Amazon's Shotgun Wedding is very much a blandly generic action/rom-com star vehicle romp, in which a hugely irritating and unconvincing couple (Jennifer Lopez and Josh Duhamel - who both can be fine given the right material but not here - find their idyllic Philippines island resort wedding hijacked by 'pirates' and the wedding party taken hostage right before the ceremony. Even the unstoppable Jennifer Coolidge (as Duhamel's clingy mother) with her usual delightful devil-may-care approach is underused and cannot distract from the relentless uninteresting dialogue (simply noise to fill the void) and wafer-thin plot points. Little of interest happens, the two leads feel slightly past their sell-by date for this kind of nonsense, and the film is a classic demonstration of the general rule that shouting and shrieking and running around does not improve uninteresting writing.
VOD: Jung_E (dir: Sang-ho Yeon, 2023)
In this Korean sci-fi actioner, a tech-laden near-future sees Earth wrecked by climate disaster and warring factions, mankind moves to orbiting space stations for survival and one company is developing an android uber-soldier programmed with the brain patterns of a legendary female mercenary, who was the mother of the scientist in charge. Genre classics, notably The Terminator and Robocop, inevitably weigh heavily on this future tech-noir, propelled by current customary Asian blockbuster hugely-ambitious and expansive GC-effects work. This is a positive female-driven example of the genre, if a little overblown - female cancer-stricken AI scientist working with her mother's brain patterns for the perfect AI cyber-soldier - and whilst the middle section gets bogged down with less interesting talky company politics and minor personal dramas, the film picks up when daughter finally has an emotional chat with her AI 'mother'. It all leads to a somewhat deranged throw-everything-at-it final showdown, but overall - oddly - Jung-E feels like a small-scale emotional drama wrapped up in big bombastic blockbuster trappings.

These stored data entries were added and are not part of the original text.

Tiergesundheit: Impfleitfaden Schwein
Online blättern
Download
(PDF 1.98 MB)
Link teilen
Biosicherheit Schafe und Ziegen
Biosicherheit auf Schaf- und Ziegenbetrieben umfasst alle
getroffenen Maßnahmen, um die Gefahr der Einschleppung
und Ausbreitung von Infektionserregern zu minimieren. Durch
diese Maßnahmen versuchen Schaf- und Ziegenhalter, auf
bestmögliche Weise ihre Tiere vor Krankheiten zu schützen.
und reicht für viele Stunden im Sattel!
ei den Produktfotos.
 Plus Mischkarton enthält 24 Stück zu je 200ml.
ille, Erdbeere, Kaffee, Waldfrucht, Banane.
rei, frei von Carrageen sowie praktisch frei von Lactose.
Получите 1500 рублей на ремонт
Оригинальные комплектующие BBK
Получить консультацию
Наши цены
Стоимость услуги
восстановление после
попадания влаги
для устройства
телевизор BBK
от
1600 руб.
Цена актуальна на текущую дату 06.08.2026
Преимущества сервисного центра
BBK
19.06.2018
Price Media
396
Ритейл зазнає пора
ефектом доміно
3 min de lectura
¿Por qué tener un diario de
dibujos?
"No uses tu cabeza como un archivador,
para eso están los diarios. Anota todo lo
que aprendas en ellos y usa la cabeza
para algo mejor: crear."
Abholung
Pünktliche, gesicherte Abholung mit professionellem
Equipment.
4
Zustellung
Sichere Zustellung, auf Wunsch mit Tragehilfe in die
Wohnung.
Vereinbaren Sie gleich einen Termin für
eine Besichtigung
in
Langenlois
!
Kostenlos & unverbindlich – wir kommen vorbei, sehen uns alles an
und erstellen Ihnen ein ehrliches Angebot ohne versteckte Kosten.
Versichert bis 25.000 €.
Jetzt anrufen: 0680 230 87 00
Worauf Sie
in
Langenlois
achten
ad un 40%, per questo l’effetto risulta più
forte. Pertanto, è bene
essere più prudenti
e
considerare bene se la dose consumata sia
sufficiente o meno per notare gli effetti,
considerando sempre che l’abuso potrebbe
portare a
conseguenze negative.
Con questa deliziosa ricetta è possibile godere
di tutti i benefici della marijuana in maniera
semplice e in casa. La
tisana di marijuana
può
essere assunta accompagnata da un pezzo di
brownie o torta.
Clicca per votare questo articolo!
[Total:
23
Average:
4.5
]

VOD: Savageland (dirs: Phil Guidry, Simon Herbert and David Whelan, 2015)
With all the inhabitants of the small Arizona desert town of Sangre de Cristo savagely murdered but with one survivor an illegal Mexican immigrant - was he the killer? This intriguing set-up sounds it would have been a classic episode of The X-Files, here explained through a rapid-fire and well-made heady mix of found footage, reportage, news broadcasts and interviews that is artfully constructed and delivers well. As well as the central mystery, big contemporary American issues are crammed in such as profiling, patriotism, racism, the death penalty and the justice system, all of which form part of the background to the story that adds an uneasy depth to the material, and what might be seen as an unsubtle allegory is actually effectively executed overall. Changing genre directions regarding the identity of the killer(s) do not overwhelm the overall feel (is it sci-fi/aliens/virus/zombies/far right extremists/etc.?), and the gradual introduction of disturbing details, conflicting viewpoints, questioning veracity of evidence (including a crucial roll of camera film) and shifting sympathy for the key character make Savageland an engrossing if sombre watch,
VOD: Lady Chatterley's Lover (2022) (dir: Laure de Clermont-Tonnerre, 2022)
Netflix brings yet another adaptation of D.H. Lawrence's scandal-making classic novel, here shot with a very contemporary look (camera off the tripod, intrusive close-ups, curious lighting) yet feels very familiar and largely sticks to the basic story which offers little that is new, other than a slightly livelier take on war-wounded Clifford and a truncated ending. Emma Corrin is a vapid Lady Chatterley, the reliable Jack O'Connell is a decent enough Mellors if a little flat in this version, and the overall attempt at making the story and action grounded and naturalistic just makes the tale seem somewhat ordinary.